# ASSIGNMENT
Everything from the line that contains "einem Klick auf" through the last line of the listing must be copied exactly, with both of those lines included and no others.
= = = = = = =
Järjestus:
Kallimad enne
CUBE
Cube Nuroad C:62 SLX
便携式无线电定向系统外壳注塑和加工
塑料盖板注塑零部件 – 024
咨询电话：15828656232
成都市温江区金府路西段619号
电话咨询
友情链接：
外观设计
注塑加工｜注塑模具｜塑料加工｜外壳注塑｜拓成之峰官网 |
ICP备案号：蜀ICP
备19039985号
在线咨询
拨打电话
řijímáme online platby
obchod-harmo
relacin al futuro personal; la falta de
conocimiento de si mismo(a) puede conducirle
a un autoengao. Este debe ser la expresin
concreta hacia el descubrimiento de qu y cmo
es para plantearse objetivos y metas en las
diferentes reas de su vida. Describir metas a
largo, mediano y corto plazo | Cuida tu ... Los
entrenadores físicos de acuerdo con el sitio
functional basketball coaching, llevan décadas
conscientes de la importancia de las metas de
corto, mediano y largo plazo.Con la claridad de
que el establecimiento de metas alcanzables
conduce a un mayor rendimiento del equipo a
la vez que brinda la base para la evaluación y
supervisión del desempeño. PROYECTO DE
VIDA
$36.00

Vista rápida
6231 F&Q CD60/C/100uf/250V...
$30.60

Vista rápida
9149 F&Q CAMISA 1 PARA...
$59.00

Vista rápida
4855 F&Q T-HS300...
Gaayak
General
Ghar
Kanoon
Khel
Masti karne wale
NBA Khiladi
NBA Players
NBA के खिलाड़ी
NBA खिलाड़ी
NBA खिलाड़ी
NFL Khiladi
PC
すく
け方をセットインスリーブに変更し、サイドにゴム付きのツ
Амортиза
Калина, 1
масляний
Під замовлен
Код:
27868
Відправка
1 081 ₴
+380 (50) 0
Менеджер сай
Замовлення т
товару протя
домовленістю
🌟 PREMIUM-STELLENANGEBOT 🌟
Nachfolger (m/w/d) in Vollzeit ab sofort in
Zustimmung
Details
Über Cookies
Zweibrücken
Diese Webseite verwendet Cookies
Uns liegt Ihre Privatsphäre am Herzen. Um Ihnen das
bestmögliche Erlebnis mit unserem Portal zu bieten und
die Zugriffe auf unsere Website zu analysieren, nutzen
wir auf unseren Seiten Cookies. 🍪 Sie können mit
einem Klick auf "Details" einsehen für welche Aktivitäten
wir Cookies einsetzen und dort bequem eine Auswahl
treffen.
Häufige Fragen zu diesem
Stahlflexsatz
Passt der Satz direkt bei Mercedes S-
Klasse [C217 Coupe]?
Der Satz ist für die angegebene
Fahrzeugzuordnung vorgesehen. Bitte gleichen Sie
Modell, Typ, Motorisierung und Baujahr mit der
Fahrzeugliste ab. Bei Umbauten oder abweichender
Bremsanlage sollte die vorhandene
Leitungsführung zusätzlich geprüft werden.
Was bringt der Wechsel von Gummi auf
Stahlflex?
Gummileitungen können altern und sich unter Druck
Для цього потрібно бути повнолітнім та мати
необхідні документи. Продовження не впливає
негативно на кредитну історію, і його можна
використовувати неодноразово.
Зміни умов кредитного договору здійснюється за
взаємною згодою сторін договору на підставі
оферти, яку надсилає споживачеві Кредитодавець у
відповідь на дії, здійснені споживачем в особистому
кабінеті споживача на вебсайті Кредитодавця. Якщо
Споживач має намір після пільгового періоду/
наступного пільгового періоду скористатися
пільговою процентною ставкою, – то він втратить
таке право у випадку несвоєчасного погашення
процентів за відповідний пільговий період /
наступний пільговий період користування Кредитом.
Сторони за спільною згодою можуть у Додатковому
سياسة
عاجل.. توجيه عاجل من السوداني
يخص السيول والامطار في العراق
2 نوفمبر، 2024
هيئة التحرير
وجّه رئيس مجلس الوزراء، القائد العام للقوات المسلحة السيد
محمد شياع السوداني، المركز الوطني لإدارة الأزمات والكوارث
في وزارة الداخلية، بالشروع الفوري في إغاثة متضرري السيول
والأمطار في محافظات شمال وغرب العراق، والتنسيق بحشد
= = = = = = =
# WRITTEN ANSWER
einem Klick auf "Details" einsehen für welche Aktivitäten
wir Cookies einsetzen und dort bequem eine Auswahl
treffen.
Häufige Fragen zu diesem
Stahlflexsatz
Passt der Satz direkt bei Mercedes S-
Klasse [C217 Coupe]?
Der Satz ist für die angegebene
Fahrzeugzuordnung vorgesehen. Bitte gleichen Sie
Modell, Typ, Motorisierung und Baujahr mit der
Fahrzeugliste ab. Bei Umbauten oder abweichender
Bremsanlage sollte die vorhandene
Leitungsführung zusätzlich geprüft werden.
Was bringt der Wechsel von Gummi auf
Stahlflex?
Gummileitungen können altern und sich unter Druck
Для цього потрібно бути повнолітнім та мати
необхідні документи. Продовження не впливає
негативно на кредитну історію, і його можна
використовувати неодноразово.
Зміни умов кредитного договору здійснюється за
взаємною згодою сторін договору на підставі
оферти, яку надсилає споживачеві Кредитодавець у
відповідь на дії, здійснені споживачем в особистому
кабінеті споживача на вебсайті Кредитодавця. Якщо
Споживач має намір після пільгового періоду/
наступного пільгового періоду скористатися
пільговою процентною ставкою, – то він втратить
таке право у випадку несвоєчасного погашення
процентів за відповідний пільговий період /
наступний пільговий період користування Кредитом.
Сторони за спільною згодою можуть у Додатковому
سياسة
عاجل.. توجيه عاجل من السوداني
يخص السيول والامطار في العراق
2 نوفمبر، 2024
هيئة التحرير
وجّه رئيس مجلس الوزراء، القائد العام للقوات المسلحة السيد
محمد شياع السوداني، المركز الوطني لإدارة الأزمات والكوارث
في وزارة الداخلية، بالشروع الفوري في إغاثة متضرري السيول
والأمطار في محافظات شمال وغرب العراق، والتنسيق بحشد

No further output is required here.